[WRITTEN INSTRUCTION]
Please decide whether each statement below agrees with the passage on ElasticApmInstrumentation, answering yes or no and quoting the deciding words: (a) getAdviceClassName() is abstract in the superclass; (b) heavy matchers can affect startup time; (c) the class named by getAdviceClassName() has to be a static inner class.

── DOCUMENT SECTION ──

Note that some matchers are expensive, like ones that inspect the class hierarchy. Using heavy matchers can considerably affect startup time and startup heap consumption. Whenever there is no way to avoid heavy matchers, plugin authors should get familiar with other (non-abstract) filtering matchers offered by ElasticApmInstrumentation.

The ElasticApmInstrumentation Advice class

The last overridden method in ExampleHttpServerInstrumentation is getAdviceClassName(). This is not abstract in the superclass, so it has a default implementation. The default implementation would produce exactly the same string that the overridden method does here (we included it to draw attention to the flexibility it provides). The classname it returns can be any class accessible within the plugin jar, though using a static inner class is common because it keeps the code that does the instrumentation close to the code that does the matching that would apply the instrumentation.

───
── DATA LINES ──

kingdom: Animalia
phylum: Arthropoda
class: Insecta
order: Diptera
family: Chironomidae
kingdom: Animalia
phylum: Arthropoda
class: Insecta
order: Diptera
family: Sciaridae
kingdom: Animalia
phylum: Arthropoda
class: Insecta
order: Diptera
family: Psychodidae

───
── DATA LINES ──

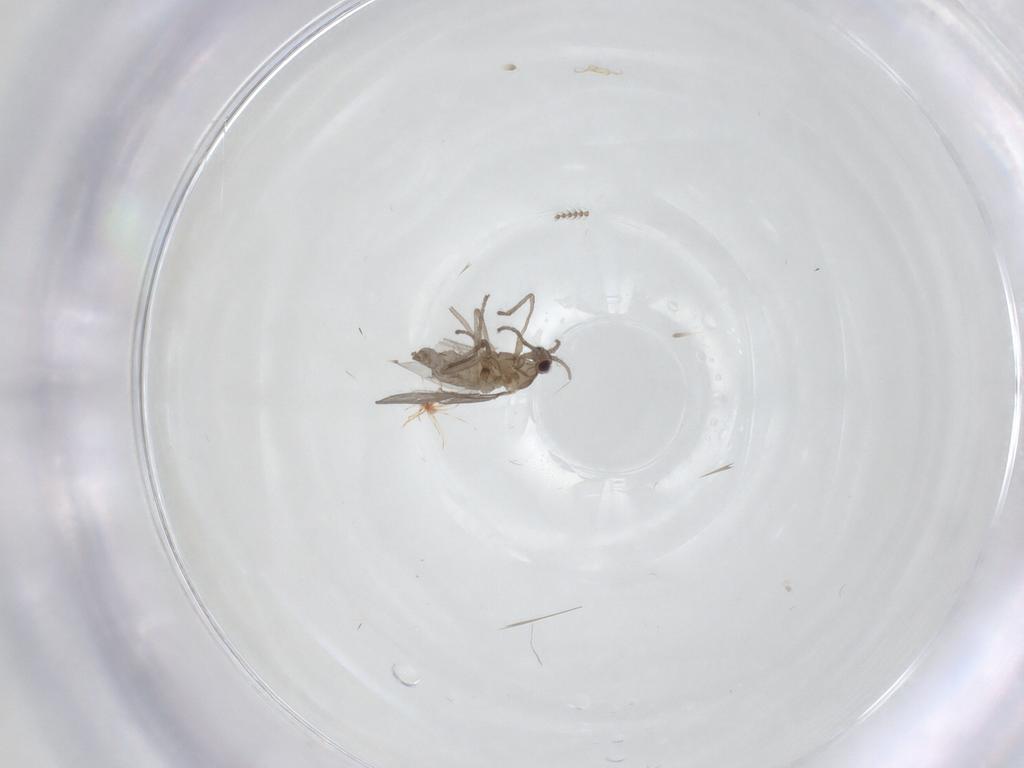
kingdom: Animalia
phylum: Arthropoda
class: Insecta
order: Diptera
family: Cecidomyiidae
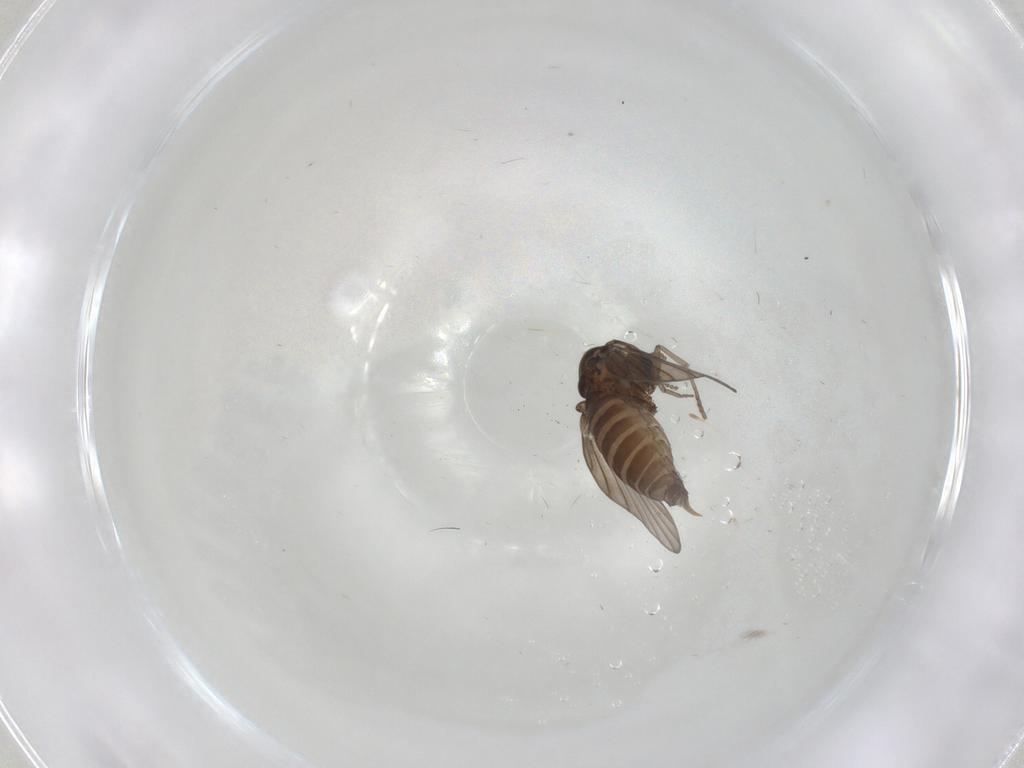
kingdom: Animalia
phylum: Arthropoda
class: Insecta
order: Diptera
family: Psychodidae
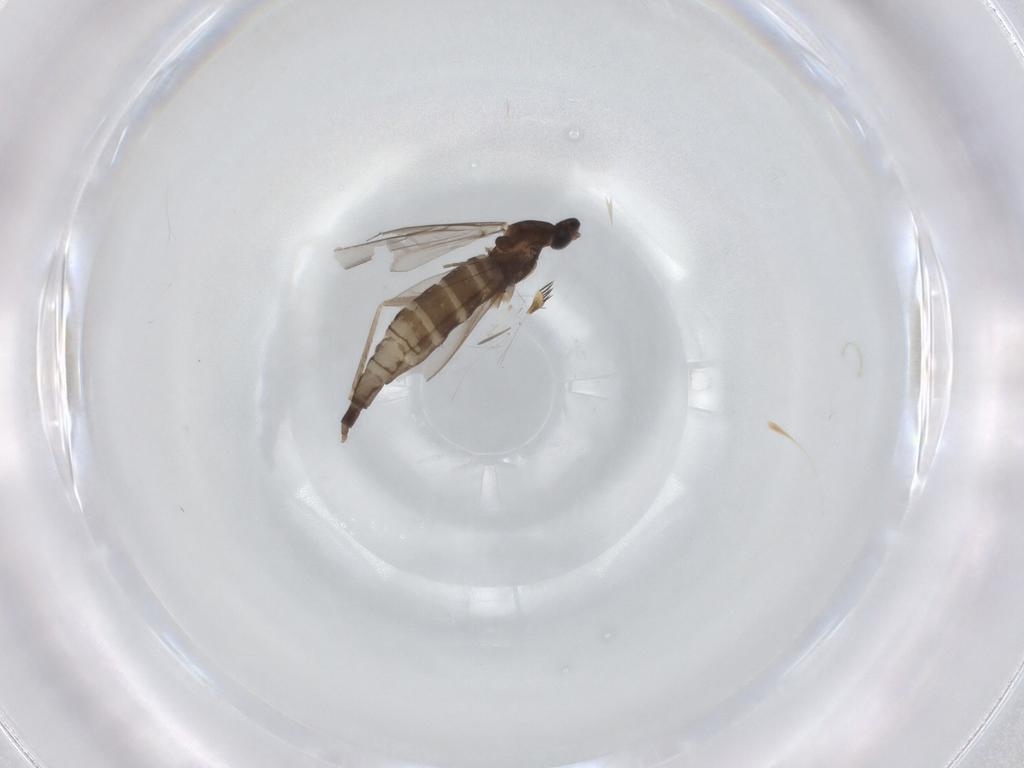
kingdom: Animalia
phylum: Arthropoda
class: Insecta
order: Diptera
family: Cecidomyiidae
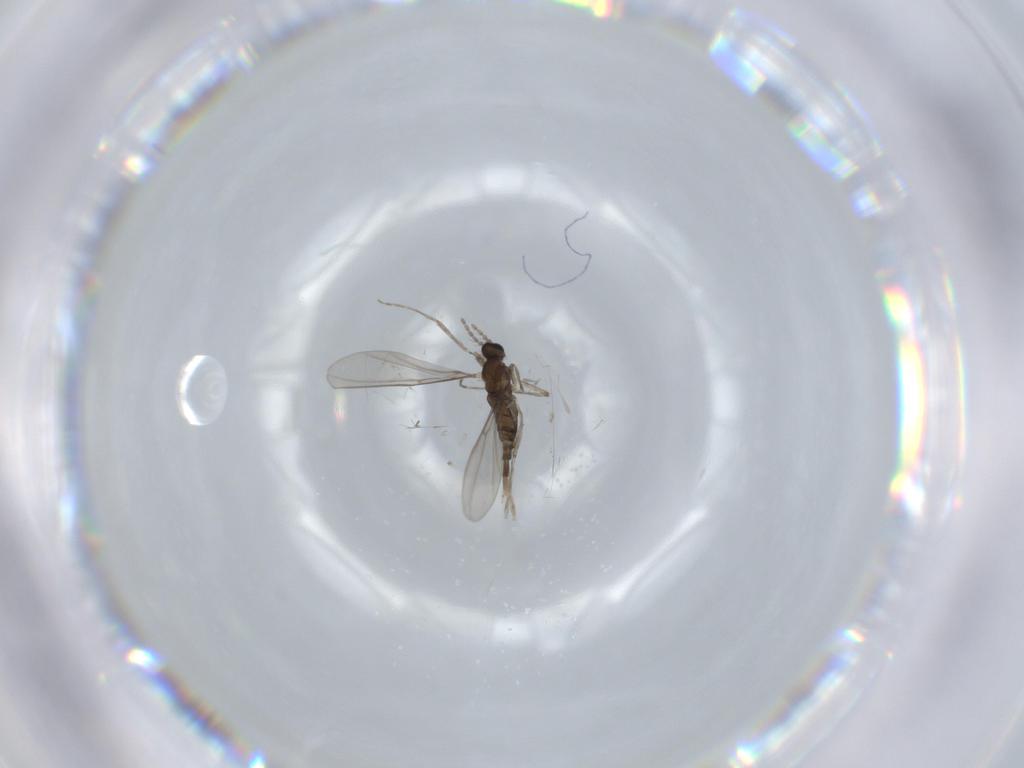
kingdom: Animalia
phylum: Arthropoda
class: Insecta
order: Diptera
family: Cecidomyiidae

───

[TASK RESPONSE]
(a) No: "This is not abstract in the superclass, so it has a default implementation."
(b) Yes: "Using heavy matchers can considerably affect startup time and startup heap consumption."
(c) No: "The classname it returns can be any class accessible within the plugin jar"